今年最後の銀座メゾンのウィンドウを手掛けたのは、サンフランシスコ在住の日本人アーティスト三木優子です。ウールフェルトで作られた等身大のスカルプチュアインスタレーションをはじめ、ブロンズのパブリックアートや壁画サイズの水彩画など多様な媒体を使った作品を制作し、世界で活躍しています。

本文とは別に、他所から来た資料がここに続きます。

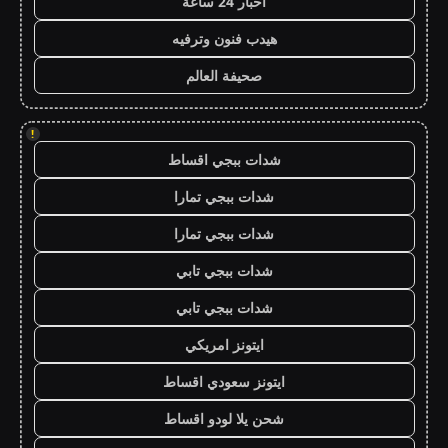
اخبار 24 ساعة
هيدب فنون وترفيه
صحيفة العالم
!
شدات ببجي اقساط
شدات ببجي تمارا
شدات ببجي تمارا
شدات ببجي تابي
شدات ببجي تابي
ايتونز امريكي
ايتونز سعودي اقساط
شحن يلا لودو اقساط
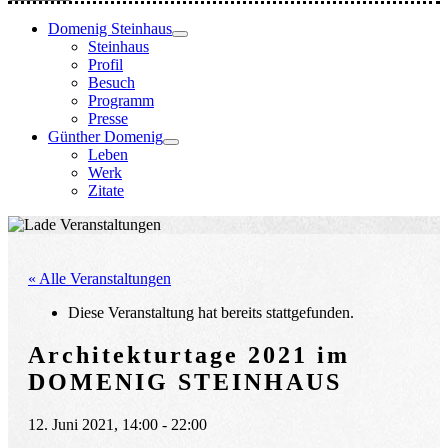
Domenig Steinhaus
Steinhaus
Profil
Besuch
Programm
Presse
Günther Domenig
Leben
Werk
Zitate
« Alle Veranstaltungen
Diese Veranstaltung hat bereits stattgefunden.
Architekturtage 2021 im
DOMENIG STEINHAUS
12. Juni 2021, 14:00
-
22:00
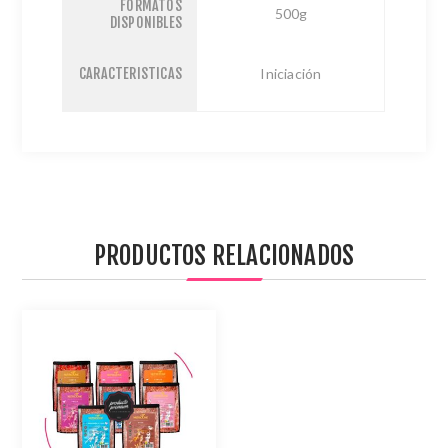
FORMATOS
500g
DISPONIBLES
CARACTERISTICAS
Iniciación
PRODUCTOS RELACIONADOS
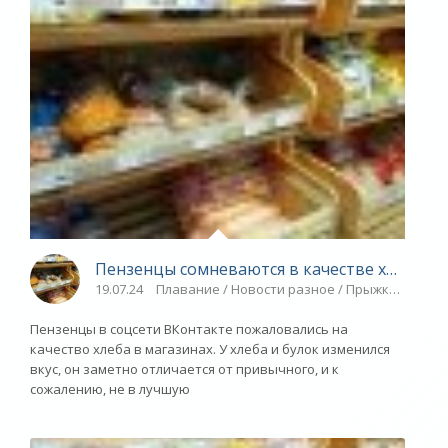
Пензенцы сомневаются в качестве хлеба в 
19.07.24
Плавание / Новости разное / Прыжки в воду 
Пензенцы в соцсети ВКонтакте пожаловались на
качество хлеба в магазинах. У хлеба и булок изменился
вкус, он заметно отличается от привычного, и к
сожалению, не в лучшую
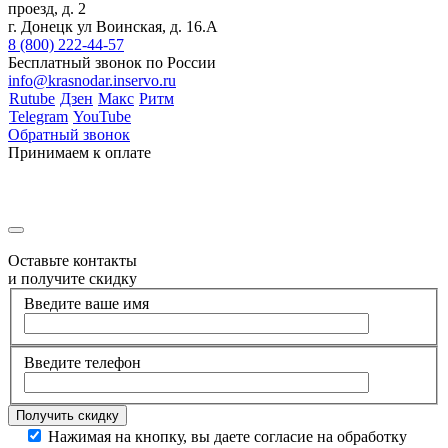
проезд, д. 2
г. Донецк ул Воинская, д. 16.А
8 (800) 222-44-57
Бесплатный звонок по России
info@krasnodar.inservo.ru
Rutube
Дзен
Макс
Ритм
Telegram
YouTube
Обратный звонок
Принимаем к оплате
Оставьте контакты
и получите скидку
Введите ваше имя
Введите телефон
Нажимая на кнопку, вы даете согласие на обработку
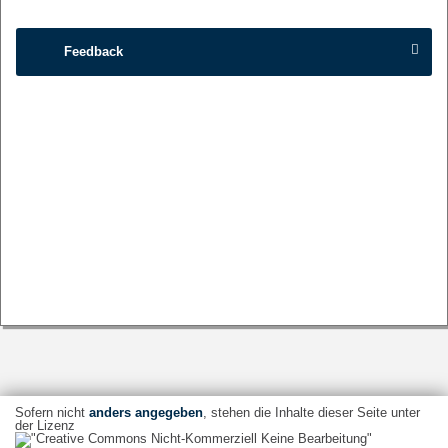
Feedback
Sofern nicht
anders angegeben
, stehen die Inhalte dieser Seite unter
der Lizenz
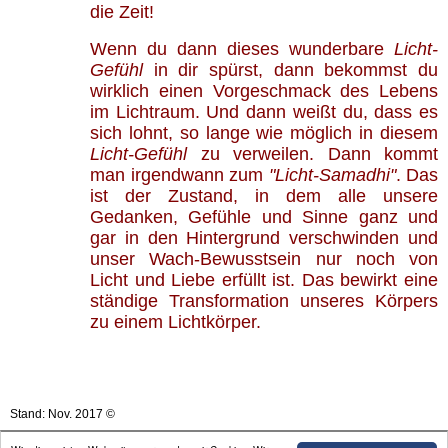
die Zeit!
Wenn du dann dieses wunderbare
Licht-
Gefühl
in dir spürst, dann bekommst du
wirklich einen Vorgeschmack des Lebens
im Lichtraum. Und dann weißt du, dass es
sich lohnt, so lange wie möglich in diesem
Licht-Gefühl
zu verweilen. Dann kommt
man irgendwann zum
"Licht-Samadhi"
. Das
ist der Zustand, in dem alle unsere
Gedanken, Gefühle und Sinne ganz und
gar in den Hintergrund verschwinden und
unser Wach-Bewusstsein nur noch von
Licht und Liebe erfüllt ist. Das bewirkt eine
ständige Transformation unseres Körpers
zu einem Lichtkörper.
Stand: Nov. 2017
©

今回、エルメスの年間テーマ「フォーブルの魂」を表現する上で三木は、フォーブルから広がり続ける想い、商品への共感や創造的な制作過程にある思考のプロセスが、平凡なようで、実はとても大切なプロセスとして存在していると気づきました。そして、それを重ねていくことは、人への理解やそれまで知らなかったものやことに対して感謝の気持ちに変わっていく一歩であると考えました。こうして今回のウィンドウは、アトリエで起こる不思議なひらめきやこだわりに、もの作りの過程で魔法がかかる瞬間、そして、新しいものを想像し共有することで繋がっていく、人にしか出来ないプロセスを表現したものとなりました。三木は、エルメスの長い歴史の中で表現されてきた遊び心とユーモア、アトリエで生まれる不思議な想像力と熟練の技、そして、そこで生まれる商品が、私たちの日常にアニミズム的なパワーを提供してくれると感じています。そして、クリエイティブなもの作りが豊かな想像力と楽しさをもたらし、この楽しさと感謝で溢れた循環は日常へと巡り、世界を明るくしてくれる一歩になると捉えています。

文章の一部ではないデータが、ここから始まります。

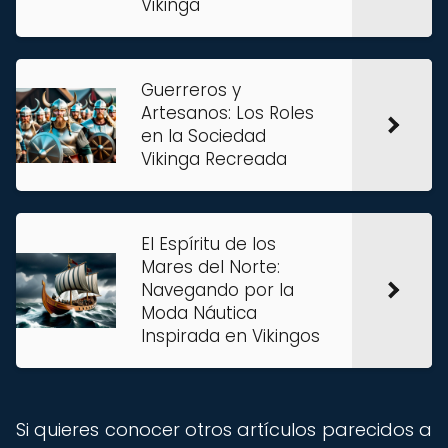
Vikinga
Guerreros y
Artesanos: Los Roles
en la Sociedad
Vikinga Recreada
El Espíritu de los
Mares del Norte:
Navegando por la
Moda Náutica
Inspirada en Vikingos
Si quieres conocer otros artículos parecidos a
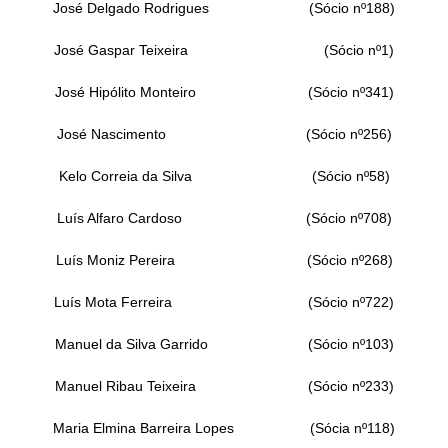
José Delgado Rodrigues (Sócio nº188)
José Gaspar Teixeira (Sócio nº1)
José Hipólito Monteiro (Sócio nº341)
José Nascimento (Sócio nº256)
Kelo Correia da Silva (Sócio nº58)
Luís Alfaro Cardoso (Sócio nº708)
Luís Moniz Pereira (Sócio nº268)
Luís Mota Ferreira (Sócio nº722)
Manuel da Silva Garrido (Sócio nº103)
Manuel Ribau Teixeira (Sócio nº233)
Maria Elmina Barreira Lopes (Sócia nº118)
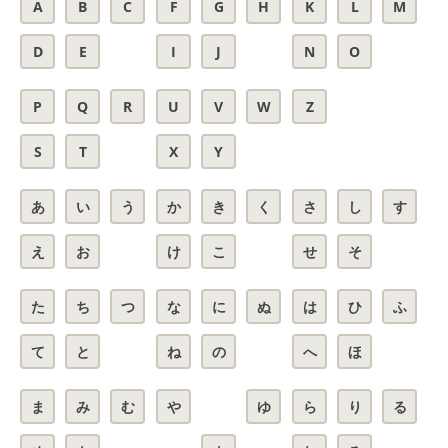
A
B
C
F
G
H
K
L
M
D
E
I
J
N
O
P
Q
R
U
V
W
Z
S
T
X
Y
あ
い
う
か
き
く
さ
し
す
え
お
け
こ
せ
そ
た
ち
つ
な
に
ぬ
は
ひ
ふ
て
と
ね
の
へ
ほ
ま
み
む
や
ゆ
ら
り
る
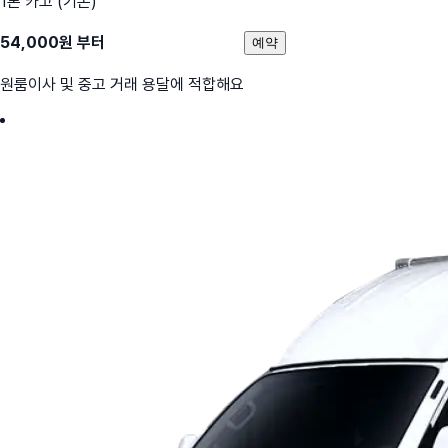
1톤 카고 (기본)
54,000
원 부터
예약
원룸이사 및 중고 거래 용달에 적합해요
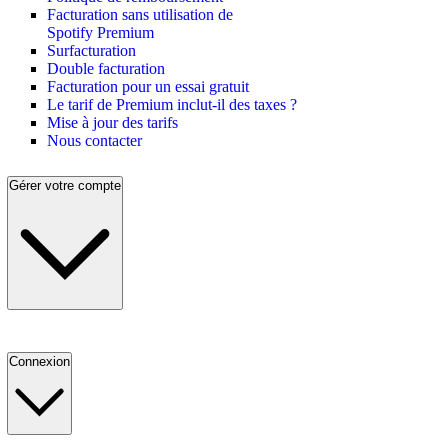
Facturation sans utilisation de
Spotify Premium
Surfacturation
Double facturation
Facturation pour un essai gratuit
Le tarif de Premium inclut-il des taxes ?
Mise à jour des tarifs
Nous contacter
Gérer votre compte
Connexion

三木のイマジネーションがかたちとなったウィンドウには、カラフルなウールフェルトで出来た馬やサドルのキャラクター、彼らが活躍する想像上のアトリエや異国の背景、そして絨毯などがもたらす温かな風景―まるで絵本の1ページが立体になって表れたかのような独特な世界観をぜひお楽しみください。
 

アーティストプロフィール Artist Profile

三木優子 Masako Miki

1973年大阪生まれ。1992年よりアメリカ、サンフランシスコ在住。ウールフェルトを使用したスカルプチュア、水彩画、ブロンズの公共アートなど幅広い領域で、ミソロジー(神話)を媒体にして現代社会が抱える問いを追求し、そして、日本のアニミズム文化に影響を受けながら常にエンパシーを共有できる世界観を新しいストーリーとして想像する。彼女の作品の中のキャラクターは遊び心にあふれており不完全な形で登場する。この形は彼らが境界線で縛られず、二面性を同時に受け入れるフレキシブルであることが本質の、最強なキャラクターの象徴である。鮮やかな色はアーティストから観客へのインビテーションであり、シュールな色の組み合わせはさまざまな可能性を想像させるステップでもある。これらのキャラクターが象徴するアイデンティティを共有していくことで、複雑で多様な社会を生き抜いていくツールを育てていくことになると考える。
彼女の作品は、サンフランシスコ近代美術館、バークレー美術館他に所蔵されている。また、デ・ヤング美術館、イエルパ・ブエナ芸術センターで個展を開催し、サンフランシスコで今最も注目されている日本人女性アーティスト。